While it appears that the worst of the COVID-19 pandemic is over, cases still linger and employees are still occasionally affected. The good news for employers is that laws surrounding paid and unpaid sick leave are clearer now.
Your leave obligations depend on how many employees you have
The amount of COVID-19 sick leave and pay you must offer depends largely on whether you are required to comply with the Family and Medical Leave Act (FMLA). FMLA typically applies to private employers with 50 or more employees, public agencies, and elementary and secondary schools.
If you have fewer than 50 employees
Businesses with fewer than 50 employees are not covered by FMLA. If you fall in this category, you are not required under federal law to provide leave when an employee is affected by COVID-19. However, you may have leave obligations under state or local law, depending on where you are located, conduct business or employ workers.
If you have 50 or more employees
If you have 50 or more employees, you may have to offer more leave and pay than a small business when your employees are affected by COVID-19. Under FMLA, workers who fall sick with COVID-19 or need to take leave to care for a sick family member can receive up to 12 weeks of unpaid leave.
This means that you do not have to pay employees for additional leave that falls outside of your standard paid sick leave policy.
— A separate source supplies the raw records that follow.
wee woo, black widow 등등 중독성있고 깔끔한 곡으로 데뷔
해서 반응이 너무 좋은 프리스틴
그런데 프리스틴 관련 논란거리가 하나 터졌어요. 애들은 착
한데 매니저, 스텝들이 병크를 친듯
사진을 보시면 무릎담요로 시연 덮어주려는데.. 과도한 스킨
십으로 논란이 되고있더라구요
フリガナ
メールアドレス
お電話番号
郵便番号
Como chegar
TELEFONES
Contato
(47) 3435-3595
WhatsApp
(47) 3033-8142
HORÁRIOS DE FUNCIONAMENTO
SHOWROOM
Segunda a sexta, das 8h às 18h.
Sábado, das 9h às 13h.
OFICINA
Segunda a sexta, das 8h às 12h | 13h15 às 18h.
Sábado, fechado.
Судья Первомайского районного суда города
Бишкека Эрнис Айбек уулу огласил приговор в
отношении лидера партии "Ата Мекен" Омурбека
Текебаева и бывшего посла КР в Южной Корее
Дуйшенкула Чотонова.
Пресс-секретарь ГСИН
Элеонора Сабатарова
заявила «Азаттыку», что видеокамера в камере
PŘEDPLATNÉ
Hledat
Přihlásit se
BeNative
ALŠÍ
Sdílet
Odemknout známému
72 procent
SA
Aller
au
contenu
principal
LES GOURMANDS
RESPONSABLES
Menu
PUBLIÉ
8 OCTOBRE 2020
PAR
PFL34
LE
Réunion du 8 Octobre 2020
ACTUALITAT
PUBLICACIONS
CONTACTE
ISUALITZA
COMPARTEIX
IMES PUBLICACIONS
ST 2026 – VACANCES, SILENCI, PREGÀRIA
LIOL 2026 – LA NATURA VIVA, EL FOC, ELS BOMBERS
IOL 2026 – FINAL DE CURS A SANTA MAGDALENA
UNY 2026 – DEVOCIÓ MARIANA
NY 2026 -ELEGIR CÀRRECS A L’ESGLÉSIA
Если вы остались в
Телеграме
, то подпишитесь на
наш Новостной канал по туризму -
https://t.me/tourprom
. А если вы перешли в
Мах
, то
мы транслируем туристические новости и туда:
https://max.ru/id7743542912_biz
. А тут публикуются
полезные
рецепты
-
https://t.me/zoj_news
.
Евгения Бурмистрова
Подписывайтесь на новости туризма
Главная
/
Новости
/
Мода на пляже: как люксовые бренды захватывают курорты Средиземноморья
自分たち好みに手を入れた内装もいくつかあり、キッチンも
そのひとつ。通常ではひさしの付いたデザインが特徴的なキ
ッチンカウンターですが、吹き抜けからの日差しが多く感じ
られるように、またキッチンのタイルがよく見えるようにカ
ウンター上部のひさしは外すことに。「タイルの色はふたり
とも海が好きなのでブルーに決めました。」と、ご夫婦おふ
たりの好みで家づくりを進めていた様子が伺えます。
However, you do have to hold the employee’s job for them. The 12-week period may only be taken once in a predetermined 12-month leave year.
Tax credits for businesses that offer paid leave
In the early days of the pandemic (April-December 2020), employers were required to offer paid family and medical leave under the Families First Coronavirus Response Act (FFCRA). As of 2021, you are not federally mandated to offer paid leave, but you can receive tax credits for doing so.
If you have fewer than 500 employees, you may be eligible to receive refundable tax credits, as long as you offered paid leave in 2020 and 2021. The FFCRA provides employers with credits that reimburse the cost of providing sick leave and pay to employees who had to take leave due to COVID-19 up until September 2021. Broadly, it includes employees who contracted COVID-19 themselves and those who took leave to care for family members.
Under the FFCRA, you can be reimbursed for up to 80 hours of paid sick leave per employee who took a qualifying COVID-19-related leave of absence. Separately, you may also be reimbursed for up to 10 weeks of additional paid leave for employees whose child’s school or daycare provider closed due to COVID-19 precautions.
State-specific considerations
Keep in mind that many states have more stringent leave and pay requirements than the federal government. New York State, for example, requires employers with five or more employees to provide paid sick leave, and employers with fewer than five employees to provide unpaid sick leave. The requirement complements the state’s provisions providing emergency paid sick time due to COVID-19 and its protections for employees who need to take a day off to receive the vaccine.
Some states, including California, have implemented new 2022 COVID-19 pay requirements that could last indefinitely. California’s 2022 COVID-19 Supplemental Paid Sick Leave (SPSL) bill went into effect in February 2022. It requires businesses with 25 or more employees to pay employees for COVID-19-related leave, including leave for quarantine. California employers are also required to post a printed notice of the new law or send it electronically if they have teleworkers. The California SPSL law provides employees with up to 80 hours of paid leave.
The landscape of COVID-19 sick leave and pay requirements is tricky. Your obligations could vary depending on where your company is located, conducts business or employs workers. Contact your benefits adviser or legal counsel to ensure you’re in compliance.